Transcribed page contents
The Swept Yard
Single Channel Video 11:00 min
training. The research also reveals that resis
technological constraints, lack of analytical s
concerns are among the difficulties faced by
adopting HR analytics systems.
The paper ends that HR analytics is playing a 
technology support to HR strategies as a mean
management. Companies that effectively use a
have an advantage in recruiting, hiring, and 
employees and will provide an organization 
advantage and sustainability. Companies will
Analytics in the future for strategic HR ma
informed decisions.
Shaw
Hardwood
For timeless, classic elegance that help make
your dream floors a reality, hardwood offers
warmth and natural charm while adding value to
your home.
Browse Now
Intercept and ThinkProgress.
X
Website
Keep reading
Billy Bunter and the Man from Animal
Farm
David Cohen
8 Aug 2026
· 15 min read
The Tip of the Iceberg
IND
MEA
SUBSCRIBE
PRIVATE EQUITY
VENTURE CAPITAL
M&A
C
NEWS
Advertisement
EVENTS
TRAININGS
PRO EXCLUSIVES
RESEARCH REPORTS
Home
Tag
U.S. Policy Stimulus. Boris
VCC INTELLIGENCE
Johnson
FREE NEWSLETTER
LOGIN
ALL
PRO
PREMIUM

Your instructions
Can you reproduce the entries line for line, starting at the very first line and ending with the line containing "Advertisement", including that line?

Solution to this task
The Swept Yard
Single Channel Video 11:00 min
training. The research also reveals that resis
technological constraints, lack of analytical s
concerns are among the difficulties faced by
adopting HR analytics systems.
The paper ends that HR analytics is playing a 
technology support to HR strategies as a mean
management. Companies that effectively use a
have an advantage in recruiting, hiring, and 
employees and will provide an organization 
advantage and sustainability. Companies will
Analytics in the future for strategic HR ma
informed decisions.
Shaw
Hardwood
For timeless, classic elegance that help make
your dream floors a reality, hardwood offers
warmth and natural charm while adding value to
your home.
Browse Now
Intercept and ThinkProgress.
X
Website
Keep reading
Billy Bunter and the Man from Animal
Farm
David Cohen
8 Aug 2026
· 15 min read
The Tip of the Iceberg
IND
MEA
SUBSCRIBE
PRIVATE EQUITY
VENTURE CAPITAL
M&A
C
NEWS
Advertisement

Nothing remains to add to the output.